Erdos, raised just outside Wooster, graduated from Kent State University with a bachelor’s degree in biology, married early, started a family and then slid into a comfortable career in advertising and marketing – a purely “income-driven” move, he recalled this year.
But Erdos felt something was missing from his day jobs, so he built a couple of houses on the side to give vent to his talent for construction.
Then, 10 years ago at the age of 63, Erdos decided it was time for his second act.
Building Wooster’s brand
While Erdos plied his trade in advertising, Wooster was slowly remaking itself into a more chic and trendy destination for out-of-towners.
Twenty-five years ago, the city’s central business district suffered a 42 percent vacancy rate, largely as a result of outward expansion. Downtown Wooster had taken on a shopworn feel and lacked excitement. As executive director of the nonprofit community group, Main Street Wooster, Sandra Hull began enlisting the support of a network of civic leaders committed to change, including Wooster native and retired Goodyear CEO Stanley Gault. Wooster was on the road to renewal.
Energized by this accelerating revitalization, Erdos decided to take the plunge as a commercial developer and fully embrace his passion.
Purchasing a vacant pharmacy that he would convert into a pastry shop, he faced the immediate task of ensuring that his work would fit Wooster’s blueprint for change. The requirement was for diverse, independently owned businesses housed in renovated buildings that mix historical charm with modern verve.
According to Main Street’s Hull, Erdos quickly exhibited the traits of a successful developer: the ability to put a dream to paper, respect for a community’s historic character, a willingness to collaborate, care in selecting the right team of craftspeople and a commitment to local labor. In Erdos’ case, that included recruiting local Amish craftsmen.
Passion on fire
Once Tulipan Hungarian Pastry and Coffee opened and Erdos’ passion had been fully lit, he turned to other projects in rapid succession – 23 residential lofts, an upscale steakhouse, a wine cellar and other tasteful establishments, some done solo, others done with partners. These and other projects are keeping downtown Wooster’s commercial vacancy rate around five percent or slightly higher.
Consistent with the emerging look and feel of downtown, this grandfather of six believes that when melding past and present, less is more. This concept appeals to tourists, generates return business, and ultimately contributes to a developer’s profits as an investor in his own creations.
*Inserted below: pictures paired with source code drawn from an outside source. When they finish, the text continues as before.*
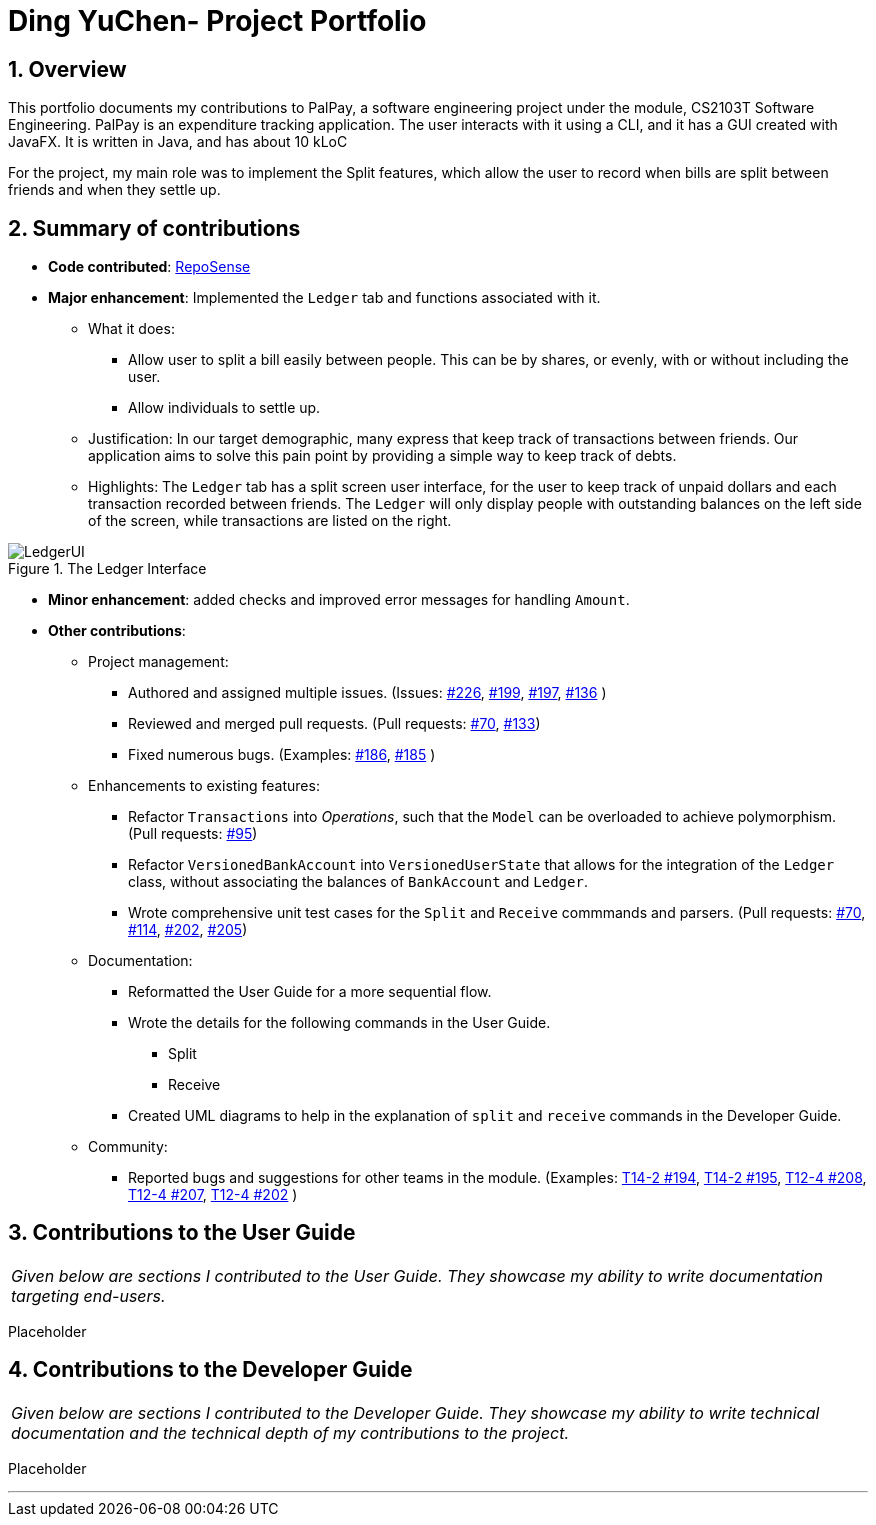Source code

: = Ding YuChen- Project Portfolio
:site-section: AboutUs
:sectnums:
:imagesDir: ../images
:stylesDir: ../stylesheets
:tip-caption: :bulb:
:note-caption: :information_source:
:warning-caption: :warning:

== Overview

This portfolio documents my contributions to PalPay, a software engineering project under the module,
CS2103T Software Engineering. PalPay is an expenditure tracking application.
The user interacts with it using a CLI, and it has a GUI created with JavaFX. It is written in Java, and has about 10 kLoC

For the project, my main role was to implement the Split features, which allow the user to record
when bills are split between friends and when they settle up.

== Summary of contributions

* *Code contributed*: https://ay1920s1-cs2103t-w12-3.github.io/publish-RepoSense/#search=&sort=groupTitle&sortWithin=title&timeframe=commit&mergegroup=false&groupSelect=groupByRepos&breakdown=false&tabOpen=true&tabType=authorship&tabAuthor=dingyuchen&tabRepo=AY1920S1-CS2103T-W12-3%2Fmain%5Bmaster%5D[RepoSense]

* *Major enhancement*: Implemented the `Ledger` tab and functions associated with it.

** What it does:
*** Allow user to split a bill easily between people. This can be by shares, or evenly, with or without including the user.
*** Allow individuals to settle up.

** Justification: In our target demographic, many express that keep track of transactions between friends.
Our application aims to solve this pain point by providing a simple way to keep track of debts.


** Highlights: The `Ledger` tab has a split screen user interface, for the user to keep track
of unpaid dollars and each transaction recorded between friends.
The `Ledger` will only display people with outstanding balances on the left side of the screen, while
transactions are listed on the right.

.The Ledger Interface
image::LedgerUI.png[]

* *Minor enhancement*: added checks and improved error messages for handling `Amount`.

* *Other contributions*:

** Project management:
*** Authored and assigned multiple issues. (Issues:
https://github.com/AY1920S1-CS2103T-W12-3/main/issues/226[#226],
https://github.com/AY1920S1-CS2103T-W12-3/main/issues/199[#199],
https://github.com/AY1920S1-CS2103T-W12-3/main/issues/197[#197],
https://github.com/AY1920S1-CS2103T-W12-3/main/issues/136[#136]
)
*** Reviewed and merged pull requests.
(Pull requests: https://github.com/AY1920S1-CS2103T-W12-3/main/pull/70[#70],
https://github.com/AY1920S1-CS2103T-W12-3/main/pull/133[#133])
*** Fixed numerous bugs. (Examples:
https://github.com/AY1920S1-CS2103T-W12-3/main/issues/186[#186],
https://github.com/AY1920S1-CS2103T-W12-3/main/issues/185[#185]
)

** Enhancements to existing features:
*** Refactor `Transactions` into _Operations_, such that the `Model` can be overloaded
to achieve polymorphism. (Pull requests: https://github.com/AY1920S1-CS2103T-W12-3/main/pull/95[#95])
*** Refactor `VersionedBankAccount` into `VersionedUserState` that allows for the integration of the `Ledger`
class, without associating the balances of `BankAccount` and `Ledger`.
*** Wrote comprehensive unit test cases for the `Split` and `Receive` commmands and parsers.
(Pull requests: https://github.com/AY1920S1-CS2103T-W12-3/main/pull/70[#70],
https://github.com/AY1920S1-CS2103T-W12-3/main/pull/114[#114],
https://github.com/AY1920S1-CS2103T-W12-3/main/pull/202[#202],
https://github.com/AY1920S1-CS2103T-W12-3/main/pull/205[#205])

** Documentation:
*** Reformatted the User Guide for a more sequential flow.
*** Wrote the details for the following commands in the User Guide.
**** Split
**** Receive
*** Created UML diagrams to help in the explanation of `split` and `receive` commands in the Developer Guide.

** Community:
*** Reported bugs and suggestions for other teams in the module. (Examples:
https://github.com/AY1920S1-CS2103-T14-2/main/issues/194[T14-2 #194],
https://github.com/AY1920S1-CS2103-T14-2/main/issues/195[T14-2 #195],
https://github.com/AY1920S1-CS2103T-T12-4/main/issues/208[T12-4 #208],
https://github.com/AY1920S1-CS2103T-T12-4/main/issues/207[T12-4 #207],
https://github.com/AY1920S1-CS2103T-T12-4/main/issues/202[T12-4 #202]
)

== Contributions to the User Guide

|===
|_Given below are sections I contributed to the User Guide.
They showcase my ability to write documentation targeting end-users._
|===

Placeholder

== Contributions to the Developer Guide

|===
|_Given below are sections I contributed to the Developer Guide.
They showcase my ability to write technical documentation and the technical depth of my contributions to the project._
|===

Placeholder


'''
Peeling back plaster and drywall to expose century-old brick clearly excites Erdos, as does salvaging tin ceilings. His look is historical yet hip, and he does not favor adding “a lot of fluff.” In his lofts, he tries to “give a feel, a flavor of what people might experience in Chicago, let’s say, or New York.” Offering something a bit different may be one reason why his residential units have remained almost fully occupied and why the steakhouse in which he holds a financial stake is bustling.
The missing link
Successful city planning involves knowing what pieces of the property puzzle are lacking, and for Erdos and other community leaders, that missing link was a boutique hotel to cater to the class of outsiders that Wooster is seeking to attract.
Erdos poured both passion and personal muscle into the St. Paul Hotel, which opened in 2012. Twelve rooms and suites incorporate 50-inch flat screen televisions, heated floors and classic mid-century furnishings, all part of an “eclectic elegance” that’s receiving a warm response from business people and couples.
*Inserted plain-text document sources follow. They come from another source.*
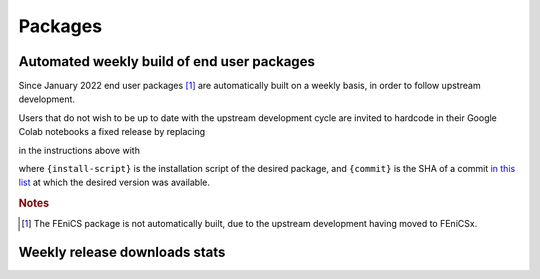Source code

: .. _packages:

Packages
============
.. meta::
    :description lang=en:
        You can install one of the packages provided by FEM on Colab by adding the following cell at the top of your notebook.
.. packages::

Automated weekly build of end user packages
-------------------------------------------

Since January 2022 end user packages [#f1]_ are automatically built on a weekly basis, in order to follow upstream development.

Users that do not wish to be up to date with the upstream development cycle are invited to hardcode in their Google Colab notebooks a fixed release by replacing

.. raw:: html

    <div class="package-installation" style="margin-top: 0; margin-bottom: 0; margin-left: 1rem;">https://fem-on-colab.github.io/releases/{install-script}</div>

in the instructions above with

.. raw:: html

    <div class="package-installation" style="margin-top: 0; margin-bottom: 0; margin-left: 1rem;">https://github.com/fem-on-colab/fem-on-colab.github.io/raw/{commit}/releases/{install-script}</div>

where ``{install-script}`` is the installation script of the desired package, and ``{commit}`` is the SHA of a commit `in this list  <https://github.com/fem-on-colab/fem-on-colab.github.io/commits/gh-pages>`__ at which the desired version was available.

.. rubric:: Notes

.. [#f1] The FEniCS package is not automatically built, due to the upstream development having moved to FEniCSx.

Weekly release downloads stats
------------------------------
.. stats::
“There’s nothing that I’ve done previously that’s been as satisfying,” Erdos said as he sat in a leather chair in the hotel’s lobby. “Every once in a while I wonder why I wasn’t doing this a long time ago.”
So, what’s next at 72? Erdos laughed, mentioned retirement, but confided that he’s been approached to work on projects in other communities. However those may turn out, he added, “I’m pretty happy with what I’ve done.”
And so, might he add, are visitors to chic, vibrant downtown Wooster, all of whom benefit from his decision to become part of the Encore Generation.